Banks set lending rate at double the CBK benchmark Share Bookmark Print Rating

The Central Bank of Kenya (CBK).Photo/FILE
The central Bank of Kenya. The monetary policy committee has reduced the CBR by 9.5 percentage points. FILE 
By GEORGE NGIGI
 
 
In Summary
  • Nearly all the six big banks by market share have cut their minimum (base) lending rates to about 17pc compared to the CBR which has dropped to 8.5 pc.
  • The lenders have defended their position, saying it reflected the true cost of lending to borrowers.

The latest round of interest rate cuts by commercial banks has left them at an average of double the Central Bank of Kenya’s benchmark rate, reflecting a wide disconnect between the policy maker and the lender’s perception of the cost of money in the economy.

Nearly all the six big banks by market share have cut their minimum (base) lending rates since the Monetary Policy Committee sitting early this month, converging at about 17 per cent compared to the Central Bank Rate (CBR) which has dropped to 8.5 per cent.

The banks’ laxity to reduce lending rates in line with the regulator’s signal has prompted criticism that the lenders charge exploitative interest rates on loans to drive their profits at the expense of their customers.

The lenders have however defended their position, saying it reflected the true cost of lending to borrowers.
“CBR is a policy rate that signals the direction; each move that the CBK makes the market interprets it but it does not have to be of the same margin,” said Habil Olaka, CEO of the industry lobby the Kenya Bankers Association.

The monetary policy committee has reduced the CBR by 9.5 percentage points from a high of 18 per cent at the end of 2011 a time when banks had placed their base rates at an average of about 25 per cent. This means the banks have cut their rates by an average of seven percentage points.

“This is double speak because there is usually a swift response when the rate is raised and consumers in the industry feel the regulator is failing to exert enough pressure,” said Stephen Mutoro, the CEO of lobby group Consumer Federation of Kenya.

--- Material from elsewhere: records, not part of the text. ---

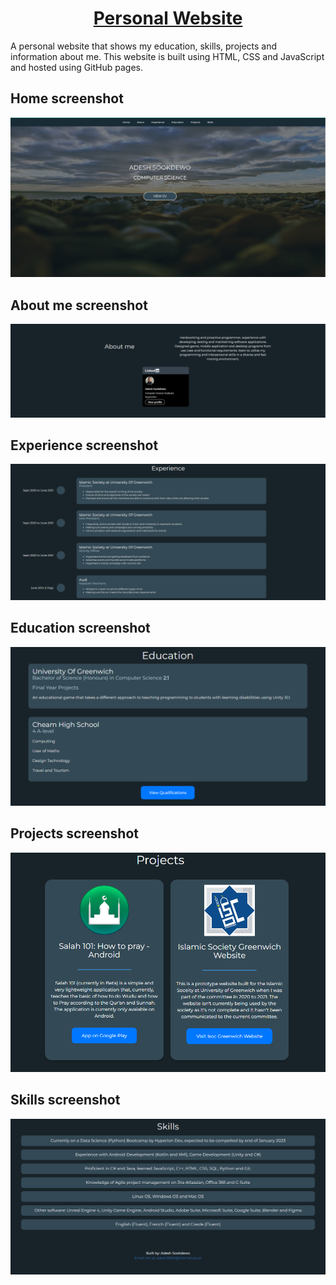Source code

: <div> 
  <h1 align="center"><a href="https://www.as15800github.io.org/" target="_blank">Personal Website</a></h1>
  <p>
  A personal website that shows my education, skills, projects and information about me. This website is built using HTML, CSS and JavaScript and hosted using GitHub pages.
  </p>
</div>

<h2>Home screenshot</h2>

![My Image](Assets//Screenshots/SS1.png "Home Screen")

<h2>About me screenshot</h2>

![My Image](Assets//Screenshots/SS2.png "About me")

<h2>Experience screenshot</h2>

![My Image](Assets//Screenshots/SS3.png "Experience")

<h2>Education screenshot</h2>

![My Image](Assets//Screenshots/SS4.png "Education")

<h2>Projects screenshot</h2>

![My Image](Assets//Screenshots/SS5.png "Projects")

<h2>Skills screenshot</h2>

![My Image](Assets//Screenshots/SS6.png "Skills")
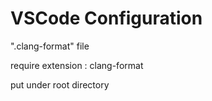 # VSCode Configuration

".clang-format" file

require extension : clang-format

put under root directory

The rate of inflation has remained below five per cent since the turn of the year and the cost of deposits has dropped, making the case for more aggressive rate cuts by banks.

The cost of lending to the government, which used by investors in bargaining for deposit rates, has been on the downward trend owing to too much liquidity in the market.

Last week the government had offered Treasury bills and bonds worth Sh20 billion for sale but was offered Sh61.4 billion by the public. The 91 day Treasury bill interest rate fell to 8.48 per cent from 9.37 per cent a week earlier.

The cost at which banks lend money to each other, commonly referred to as the inter-bank rate, has also been on the decline underlining increased cash circulation. Last week the inter-bank, which also contributes significantly banks’ interest expenses, was at an average of seven per cent. 

Commercial banks have been holding the lending rates high arguing that depositors are still demanding high returns for their cash.

The CBR rate is used to base the price at which the Central Bank lends to commercial banks through the overnight window.

 “There is no relationship between the CBR and banks’ base rate- when the CBR goes down it signals the banks should lower their rates. The movement is what is important,” said a former member of the MPC committee who did not wish to be named owing to his relation with CBK.

The banks’ persistence in holding the high interest rates has however seen credit uptake slow down and the volume of loan defaults rise, exposing them to higher loan loss provisions which affect their profits. Last year banks relied on the wider net interest margins to grow their profit levels.



In the first quarter of the year the banks lent out Sh40 billion compared to Sh50 billion loaned out in a similar period last year. Non-performing loans rose by Sh9 billion in the three months to March to Sh70 billion.
A survey by the CBK last month found that there was high liquidity in the market attributable to higher maturities of Treasury securities, foreign exchange inflows through the Nairobi Stock Exchange, sale of foreign exchange, and slow uptake of credit by the private sector.

 
With decreased loan uptake the banks have been increasing their stock of government securities which are lucrative owing to their risk free nature. As at end of last week commercial banks held Treasury bills and bonds of Sh528.1 billion up from Sh460.8 billion at the end of March.